Planned artificial intelligence spending of $600 billion by major tech firms in 2026 is raising investor concerns over profitability and potential existential risks to smaller software companies. Shares of Amazon, which announced a $200 billion capital expenditure plan, fell 7% on Friday. Alphabet lost 3% after revealing on Wednesday that its capital spending could double this year, while Meta Platforms dropped 1.3%. Other tech giants traded higher: Nvidia rose 7%, Microsoft gained 1%, and Tesla was up 4%. The S&P 500 added 1.6% and the Nasdaq rose 2%, though both indexes are set to close the week lower, reports Reuters.
“The market’s viewpoint is that the AI build-out trade, and the way they’ve pulled forward all these earnings for many, many years, we think that’s just got too pricey,” said Andrew Wells, chief investment officer at SanJac Alpha in Houston. “It’s not that the trade is over, but it got too pricey in pulling forward all these potential future revenues and not really pricing in the risk. So it’s a de-risking trade.”
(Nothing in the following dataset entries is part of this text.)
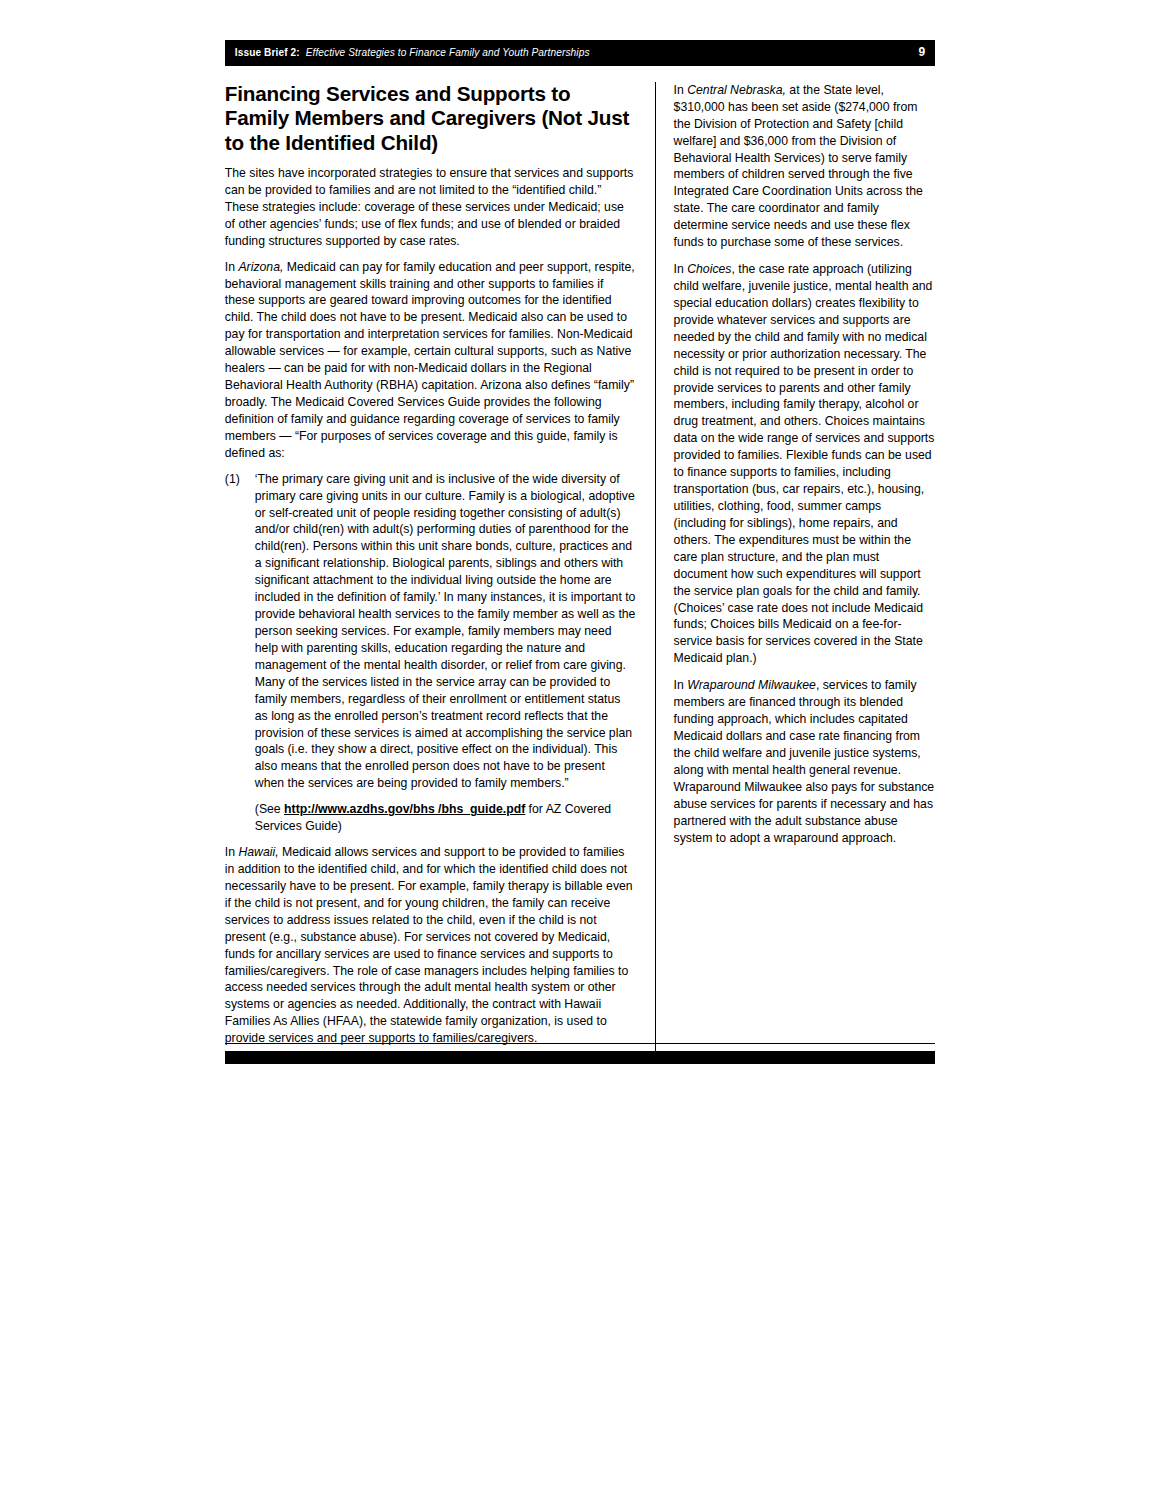Issue Brief 2: Effective Strategies to Finance Family and Youth Partnerships
9
Financing Services and Supports to Family Members and Caregivers (Not Just to the Identified Child)
The sites have incorporated strategies to ensure that services and supports can be provided to families and are not limited to the “identified child.” These strategies include: coverage of these services under Medicaid; use of other agencies’ funds; use of flex funds; and use of blended or braided funding structures supported by case rates.
In Arizona, Medicaid can pay for family education and peer support, respite, behavioral management skills training and other supports to families if these supports are geared toward improving outcomes for the identified child. The child does not have to be present. Medicaid also can be used to pay for transportation and interpretation services for families. Non-Medicaid allowable services — for example, certain cultural supports, such as Native healers — can be paid for with non-Medicaid dollars in the Regional Behavioral Health Authority (RBHA) capitation. Arizona also defines “family” broadly. The Medicaid Covered Services Guide provides the following definition of family and guidance regarding coverage of services to family members — “For purposes of services coverage and this guide, family is defined as:
(1)‘The primary care giving unit and is inclusive of the wide diversity of primary care giving units in our culture. Family is a biological, adoptive or self-created unit of people residing together consisting of adult(s) and/or child(ren) with adult(s) performing duties of parenthood for the child(ren). Persons within this unit share bonds, culture, practices and a significant relationship. Biological parents, siblings and others with significant attachment to the individual living outside the home are included in the definition of family.’ In many instances, it is important to provide behavioral health services to the family member as well as the person seeking services. For example, family members may need help with parenting skills, education regarding the nature and management of the mental health disorder, or relief from care giving. Many of the services listed in the service array can be provided to family members, regardless of their enrollment or entitlement status as long as the enrolled person’s treatment record reflects that the provision of these services is aimed at accomplishing the service plan goals (i.e. they show a direct, positive effect on the individual). This also means that the enrolled person does not have to be present when the services are being provided to family members.”
(See http://www.azdhs.gov/bhs /bhs_guide.pdf for AZ Covered Services Guide)
In Hawaii, Medicaid allows services and support to be provided to families in addition to the identified child, and for which the identified child does not necessarily have to be present. For example, family therapy is billable even if the child is not present, and for young children, the family can receive services to address issues related to the child, even if the child is not present (e.g., substance abuse). For services not covered by Medicaid, funds for ancillary services are used to finance services and supports to families/caregivers. The role of case managers includes helping families to access needed services through the adult mental health system or other systems or agencies as needed. Additionally, the contract with Hawaii Families As Allies (HFAA), the statewide family organization, is used to provide services and peer supports to families/caregivers.
In Central Nebraska, at the State level, $310,000 has been set aside ($274,000 from the Division of Protection and Safety [child welfare] and $36,000 from the Division of Behavioral Health Services) to serve family members of children served through the five Integrated Care Coordination Units across the state. The care coordinator and family determine service needs and use these flex funds to purchase some of these services.
In Choices, the case rate approach (utilizing child welfare, juvenile justice, mental health and special education dollars) creates flexibility to provide whatever services and supports are needed by the child and family with no medical necessity or prior authorization necessary. The child is not required to be present in order to provide services to parents and other family members, including family therapy, alcohol or drug treatment, and others. Choices maintains data on the wide range of services and supports provided to families. Flexible funds can be used to finance supports to families, including transportation (bus, car repairs, etc.), housing, utilities, clothing, food, summer camps (including for siblings), home repairs, and others. The expenditures must be within the care plan structure, and the plan must document how such expenditures will support the service plan goals for the child and family. (Choices’ case rate does not include Medicaid funds; Choices bills Medicaid on a fee-for-service basis for services covered in the State Medicaid plan.)
In Wraparound Milwaukee, services to family members are financed through its blended funding approach, which includes capitated Medicaid dollars and case rate financing from the child welfare and juvenile justice systems, along with mental health general revenue. Wraparound Milwaukee also pays for substance abuse services for parents if necessary and has partnered with the adult substance abuse system to adopt a wraparound approach.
Nvidia CEO Jensen Huang attributed the surge in spending to “sky-high” demand. Speaking on CNBC’s Halftime Report, he described the increased investment as appropriate and sustainable.
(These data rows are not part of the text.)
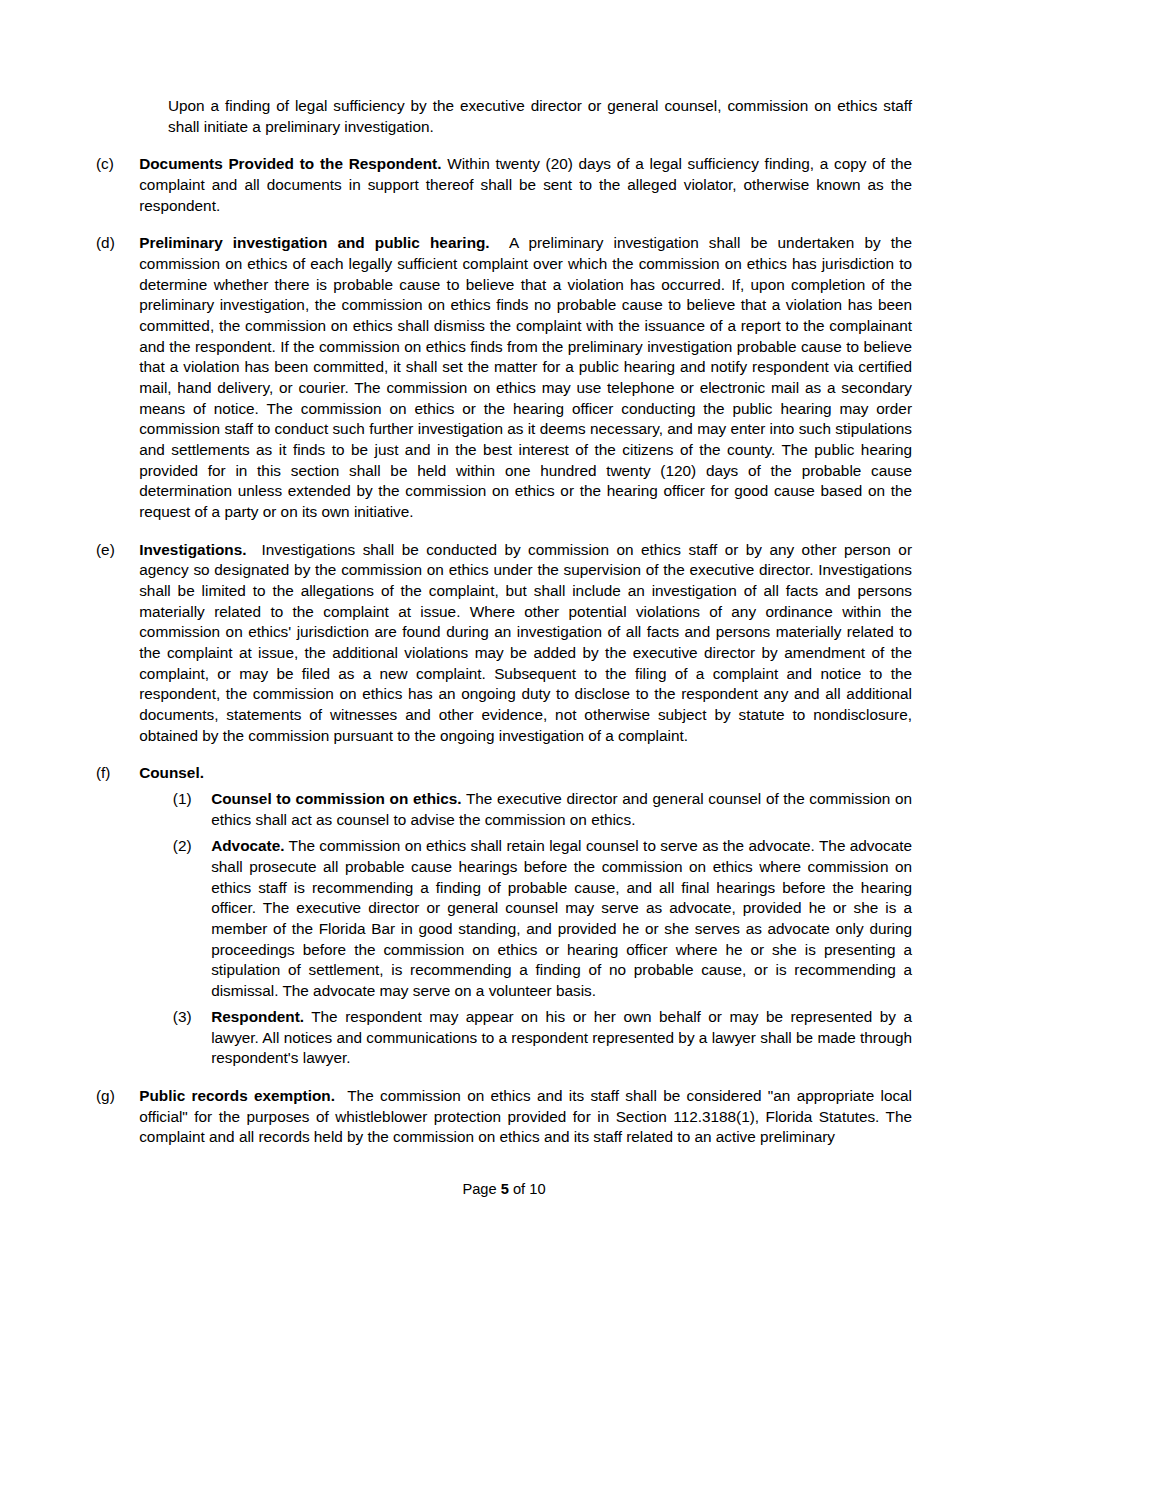Upon a finding of legal sufficiency by the executive director or general counsel, commission on ethics staff shall initiate a preliminary investigation.
(c)
Documents Provided to the Respondent. Within twenty (20) days of a legal sufficiency finding, a copy of the complaint and all documents in support thereof shall be sent to the alleged violator, otherwise known as the respondent.
(d)
Preliminary investigation and public hearing. A preliminary investigation shall be undertaken by the commission on ethics of each legally sufficient complaint over which the commission on ethics has jurisdiction to determine whether there is probable cause to believe that a violation has occurred. If, upon completion of the preliminary investigation, the commission on ethics finds no probable cause to believe that a violation has been committed, the commission on ethics shall dismiss the complaint with the issuance of a report to the complainant and the respondent. If the commission on ethics finds from the preliminary investigation probable cause to believe that a violation has been committed, it shall set the matter for a public hearing and notify respondent via certified mail, hand delivery, or courier. The commission on ethics may use telephone or electronic mail as a secondary means of notice. The commission on ethics or the hearing officer conducting the public hearing may order commission staff to conduct such further investigation as it deems necessary, and may enter into such stipulations and settlements as it finds to be just and in the best interest of the citizens of the county. The public hearing provided for in this section shall be held within one hundred twenty (120) days of the probable cause determination unless extended by the commission on ethics or the hearing officer for good cause based on the request of a party or on its own initiative.
(e)
Investigations. Investigations shall be conducted by commission on ethics staff or by any other person or agency so designated by the commission on ethics under the supervision of the executive director. Investigations shall be limited to the allegations of the complaint, but shall include an investigation of all facts and persons materially related to the complaint at issue. Where other potential violations of any ordinance within the commission on ethics' jurisdiction are found during an investigation of all facts and persons materially related to the complaint at issue, the additional violations may be added by the executive director by amendment of the complaint, or may be filed as a new complaint. Subsequent to the filing of a complaint and notice to the respondent, the commission on ethics has an ongoing duty to disclose to the respondent any and all additional documents, statements of witnesses and other evidence, not otherwise subject by statute to nondisclosure, obtained by the commission pursuant to the ongoing investigation of a complaint.
(f)
Counsel.
(1)
Counsel to commission on ethics. The executive director and general counsel of the commission on ethics shall act as counsel to advise the commission on ethics.
(2)
Advocate. The commission on ethics shall retain legal counsel to serve as the advocate. The advocate shall prosecute all probable cause hearings before the commission on ethics where commission on ethics staff is recommending a finding of probable cause, and all final hearings before the hearing officer. The executive director or general counsel may serve as advocate, provided he or she is a member of the Florida Bar in good standing, and provided he or she serves as advocate only during proceedings before the commission on ethics or hearing officer where he or she is presenting a stipulation of settlement, is recommending a finding of no probable cause, or is recommending a dismissal. The advocate may serve on a volunteer basis.
(3)
Respondent. The respondent may appear on his or her own behalf or may be represented by a lawyer. All notices and communications to a respondent represented by a lawyer shall be made through respondent's lawyer.
(g)
Public records exemption. The commission on ethics and its staff shall be considered "an appropriate local official" for the purposes of whistleblower protection provided for in Section 112.3188(1), Florida Statutes. The complaint and all records held by the commission on ethics and its staff related to an active preliminary
Page 5 of 10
The selloff has been particularly acute among software and data analytics companies, triggered by a new plug-in from Anthropic’s Claude. Shares in London Stock Exchange Group clawed back some ground on Friday but remained down almost 8% for the week, marking a second consecutive week of sharp losses. The week’s decline in AI-exposed stocks has also weighed on broader equity markets. Global shares are on track to ease 0.33% for the week.
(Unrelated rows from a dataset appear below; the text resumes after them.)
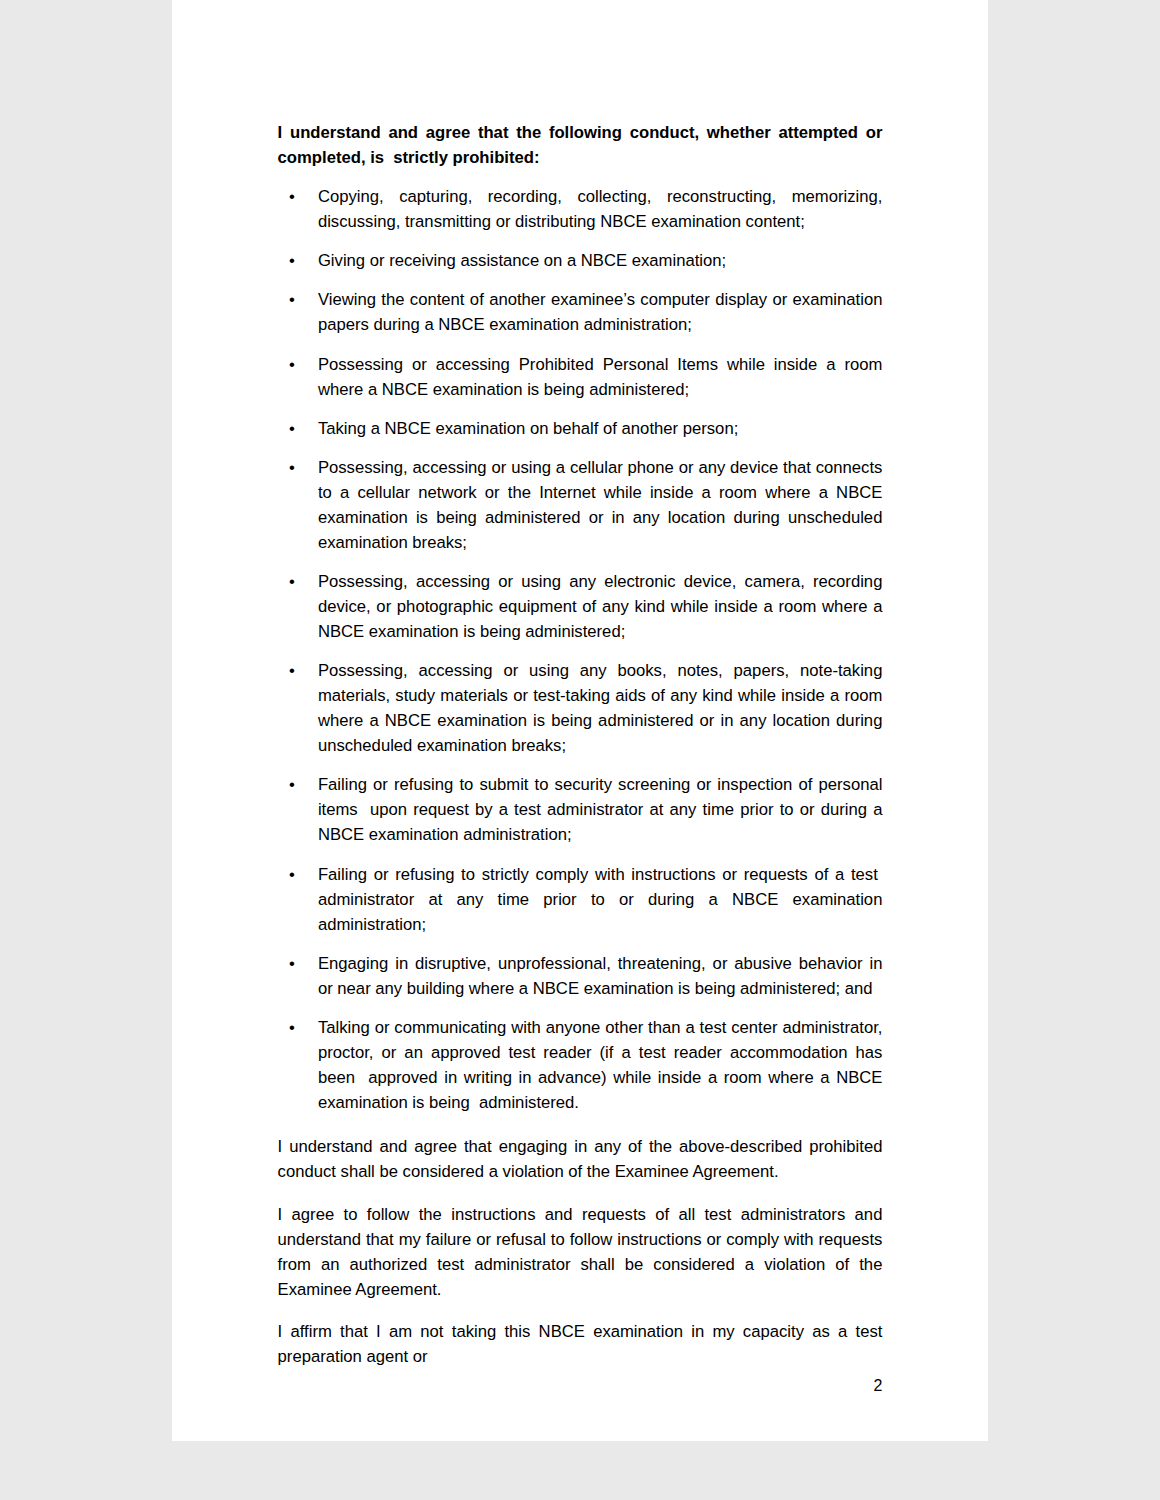I understand and agree that the following conduct, whether attempted or completed, is strictly prohibited:
Copying, capturing, recording, collecting, reconstructing, memorizing, discussing, transmitting or distributing NBCE examination content;
Giving or receiving assistance on a NBCE examination;
Viewing the content of another examinee’s computer display or examination papers during a NBCE examination administration;
Possessing or accessing Prohibited Personal Items while inside a room where a NBCE examination is being administered;
Taking a NBCE examination on behalf of another person;
Possessing, accessing or using a cellular phone or any device that connects to a cellular network or the Internet while inside a room where a NBCE examination is being administered or in any location during unscheduled examination breaks;
Possessing, accessing or using any electronic device, camera, recording device, or photographic equipment of any kind while inside a room where a NBCE examination is being administered;
Possessing, accessing or using any books, notes, papers, note-taking materials, study materials or test-taking aids of any kind while inside a room where a NBCE examination is being administered or in any location during unscheduled examination breaks;
Failing or refusing to submit to security screening or inspection of personal items upon request by a test administrator at any time prior to or during a NBCE examination administration;
Failing or refusing to strictly comply with instructions or requests of a test administrator at any time prior to or during a NBCE examination administration;
Engaging in disruptive, unprofessional, threatening, or abusive behavior in or near any building where a NBCE examination is being administered; and
Talking or communicating with anyone other than a test center administrator, proctor, or an approved test reader (if a test reader accommodation has been approved in writing in advance) while inside a room where a NBCE examination is being administered.
I understand and agree that engaging in any of the above-described prohibited conduct shall be considered a violation of the Examinee Agreement.
I agree to follow the instructions and requests of all test administrators and understand that my failure or refusal to follow instructions or comply with requests from an authorized test administrator shall be considered a violation of the Examinee Agreement.
I affirm that I am not taking this NBCE examination in my capacity as a test preparation agent or
2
Investor nerves have been particularly evident in India, where software exporters fell another 2% on Friday, completing a week that saw $22.5 billion in market value wiped out. Concerns over AI-driven disruption are coinciding with investor sensitivity to big tech firms signaling heavier spending. Alphabet, for example, increased its capital plans on Thursday, sending shares down as much as 8% intraday before closing flat. “Both Alphabet and Amazon delivered strong underlying business performance, driven by better-than-expected growth in cloud. But that hasn’t been enough to distract markets from their ballooning capital investment plans,” said Aarin Chiekrie, equity analyst at Hargreaves Lansdown.
Equities of data analytics firms continued to face selling pressure over fears that powerful new AI models could pose an existential threat. Canada-based Thomson Reuters, which experienced a record one-day plunge earlier this week, fell 0.7%. London-listed RELX lost 4.6%, marking its worst week since 2020 with a 17% drop. The S&P 500 software and services index has fallen nearly 8% this week, wiping out roughly $1 trillion in market value since January 28.
“Headlines that would have pushed shares to fresh highs during the peak of AI optimism are now being interpreted far more cautiously by investors,” said Carlota Estragues Lopez, equity strategist at St. James’s Place in London. “It’s not just return on investment that worries investors, but also the risk of narrow market leadership that struggles to broaden beyond a handful of mega-cap names.”